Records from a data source
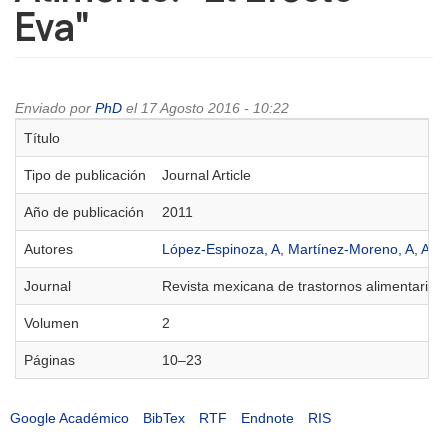
Eva"
Enviado por
PhD
el 17 Agosto 2016 - 10:22
Título
Tipo de publicación
Journal Article
Año de publicación
2011
Autores
López-Espinoza, A
,
Martínez-Moreno, A
,
Agu
Journal
Revista mexicana de trastornos alimentarios
Volumen
2
Páginas
10–23
Google Académico
BibTex
RTF
Endnote
RIS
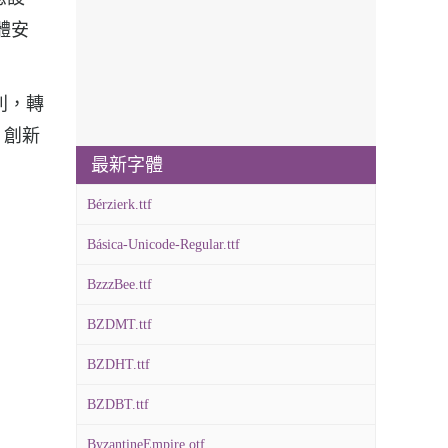
字體安
犀利，轉
、創新
最新字體
Bérzierk.ttf
Básica-Unicode-Regular.ttf
BzzzBee.ttf
BZDMT.ttf
BZDHT.ttf
BZDBT.ttf
ByzantineEmpire.otf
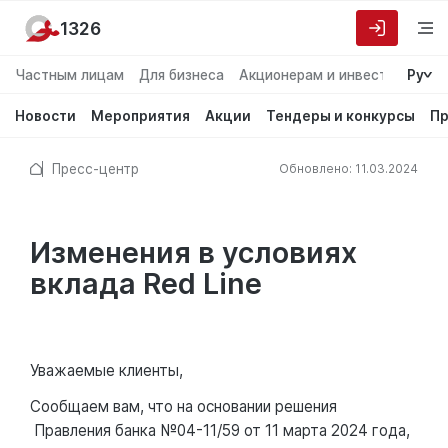
1326
Частным лицам
Для бизнеса
Акционерам и инвесторам
Ру
О
Новости
Мероприятия
Акции
Тендеры и конкурсы
Пр
Пресс-центр
Обновлено: 11.03.2024
Изменения в условиях
вклада Red Line
Уважаемые клиенты,
Сообщаем вам, что на основании решения
Правления банка №04-11/59 от 11 марта 2024 года,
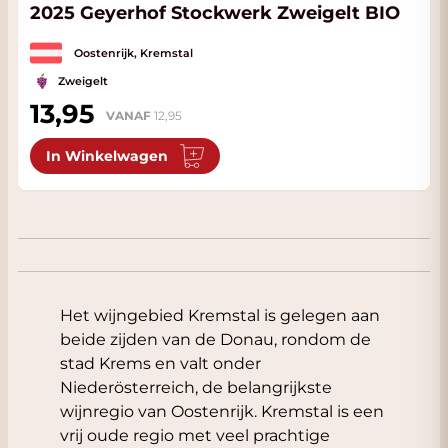
2025 Geyerhof Stockwerk Zweigelt BIO
Oostenrijk, Kremstal
Zweigelt
13,95
VANAF
12,95
In Winkelwagen
Het wijngebied Kremstal is gelegen aan
beide zijden van de Donau, rondom de
stad Krems en valt onder
Niederösterreich, de belangrijkste
wijnregio van Oostenrijk. Kremstal is een
vrij oude regio met veel prachtige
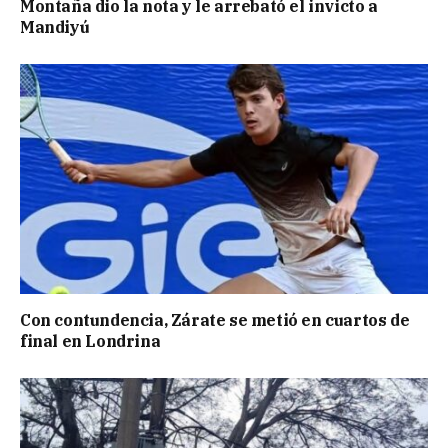
Montaña dio la nota y le arrebató el invicto a
Mandiyú
Con contundencia, Zárate se metió en cuartos de
final en Londrina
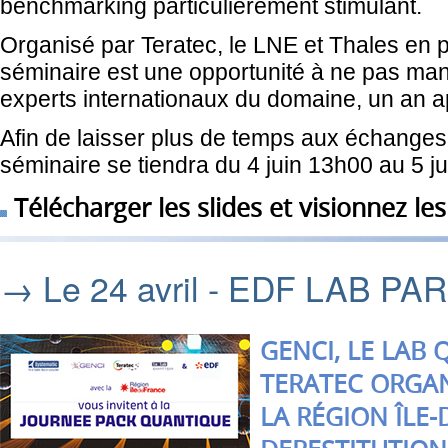
benchmarking particulièrement stimulant.
Organisé par Teratec, le LNE et Thales en 
séminaire est une opportunité à ne pas m
experts internationaux du domaine, un an a
Afin de laisser plus de temps aux échanges 
séminaire se tiendra du 4 juin 13h00 au 5 
Télécharger les slides et visionnez le
→ Le 24 avril - EDF LAB P
GENCI, LE LAB
TERATEC ORGAN
LA RÉGION ÎLE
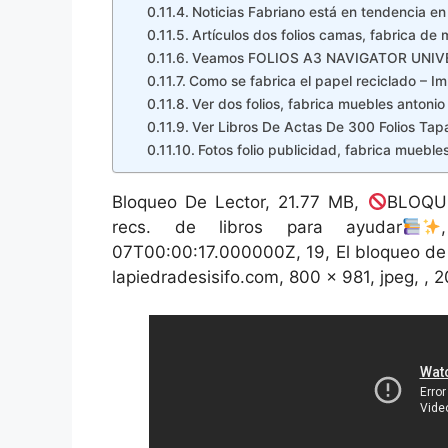
Noticias Fabriano está en tendencia en 
Artículos dos folios camas, fabrica de
Veamos FOLIOS A3 NAVIGATOR UNIVERS
Como se fabrica el papel reciclado – I
Ver dos folios, fabrica muebles antonio
Ver Libros De Actas De 300 Folios Tap
Fotos folio publicidad, fabrica muebl
Bloqueo De Lector, 21.77 MB,
BLOQU
recs. de libros para ayudar
07T00:00:17.000000Z, 19, El bloqueo de l
lapiedradesisifo.com, 800 x 981, jpeg, , 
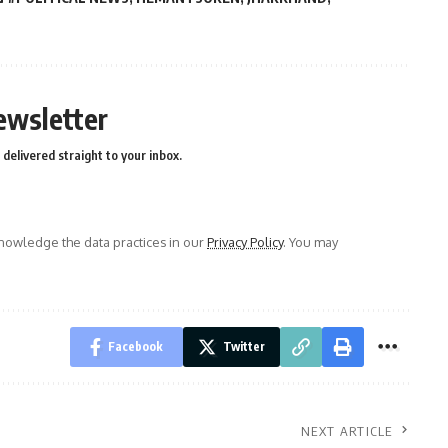
ewsletter
delivered straight to your inbox.
owledge the data practices in our
Privacy Policy
. You may
Facebook
Twitter
NEXT ARTICLE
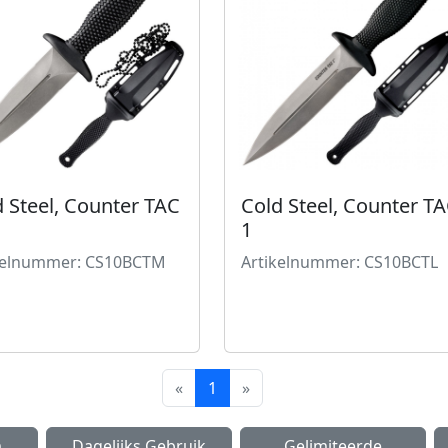
 Steel, Counter TAC
Cold Steel, Counter T
1
kelnummer: CS10BCTM
Artikelnummer: CS10BCTL
«
1
»
m
Dagelijks Gebruik
Gelimiteerde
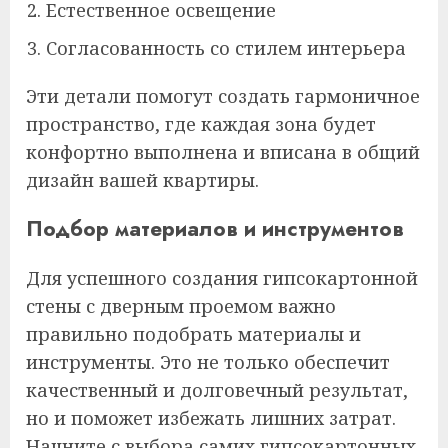
Естественное освещение
Согласованность со стилем интерьера
Эти детали помогут создать гармоничное
пространство, где каждая зона будет
конфортно выполнена и вписана в общий
дизайн вашей квартиры.
Подбор материалов и инструментов
Для успешного создания гипсокартонной
стены с дверным проемом важно
правильно подобрать материалы и
инструменты. Это не только обеспечит
качественный и долговечный результат,
но и поможет избежать лишних затрат.
Начните с выбора самих гипсокартонных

YOUR GOAL
All of the data needs repeating exactly, but the pictures do not.

SOLUTION TO THE PROBLEM
Eva"
Enviado por
PhD
el 17 Agosto 2016 - 10:22
Título
Tipo de publicación
Journal Article
Año de publicación
2011
Autores
López-Espinoza, A
,
Martínez-Moreno, A
,
Agu
Journal
Revista mexicana de trastornos alimentarios
Volumen
2
Páginas
10–23
Google Académico
BibTex
RTF
Endnote
RIS
字體安
犀利，轉
、創新
最新字體
Bérzierk.ttf
Básica-Unicode-Regular.ttf
BzzzBee.ttf
BZDMT.ttf
BZDHT.ttf
BZDBT.ttf
ByzantineEmpire.otf
1326
Частным лицам
Для бизнеса
Акционерам и инвесторам
Ру
О
Новости
Мероприятия
Акции
Тендеры и конкурсы
Пр
Пресс-центр
Обновлено: 11.03.2024
Изменения в условиях
вклада Red Line
Уважаемые клиенты,
Сообщаем вам, что на основании решения
Правления банка №04-11/59 от 11 марта 2024 года,
2025 Geyerhof Stockwerk Zweigelt BIO
Oostenrijk, Kremstal
Zweigelt
13,95
VANAF
12,95
In Winkelwagen
Het wijngebied Kremstal is gelegen aan
beide zijden van de Donau, rondom de
stad Krems en valt onder
Niederösterreich, de belangrijkste
wijnregio van Oostenrijk. Kremstal is een
vrij oude regio met veel prachtige
Montaña dio la nota y le arrebató el invicto a
Mandiyú
Con contundencia, Zárate se metió en cuartos de
final en Londrina
benchmarking particulièrement stimulant.
Organisé par Teratec, le LNE et Thales en 
séminaire est une opportunité à ne pas m
experts internationaux du domaine, un an a
Afin de laisser plus de temps aux échanges 
séminaire se tiendra du 4 juin 13h00 au 5 
Télécharger les slides et visionnez le
→ Le 24 avril - EDF LAB P
GENCI, LE LAB
TERATEC ORGAN
LA RÉGION ÎLE
Noticias Fabriano está en tendencia en 
Artículos dos folios camas, fabrica de
Veamos FOLIOS A3 NAVIGATOR UNIVERS
Como se fabrica el papel reciclado – I
Ver dos folios, fabrica muebles antonio
Ver Libros De Actas De 300 Folios Tap
Fotos folio publicidad, fabrica muebl
Bloqueo De Lector, 21.77 MB,
BLOQU
recs. de libros para ayudar
07T00:00:17.000000Z, 19, El bloqueo de l
lapiedradesisifo.com, 800 x 981, jpeg, , 
ewsletter
delivered straight to your inbox.
owledge the data practices in our
Privacy Policy
. You may
Facebook
Twitter
NEXT ARTICLE
 Steel, Counter TAC
Cold Steel, Counter T
1
kelnummer: CS10BCTM
Artikelnummer: CS10BCTL
«
1
»
m
Dagelijks Gebruik
Gelimiteerde
Естественное освещение
Согласованность со стилем интерьера
Эти детали помогут создать гармоничное
пространство, где каждая зона будет
конфортно выполнена и вписана в общий
дизайн вашей квартиры.
Подбор материалов и инструментов
Для успешного создания гипсокартонной
стены с дверным проемом важно
правильно подобрать материалы и
инструменты. Это не только обеспечит
качественный и долговечный результат,
но и поможет избежать лишних затрат.
Начните с выбора самих гипсокартонных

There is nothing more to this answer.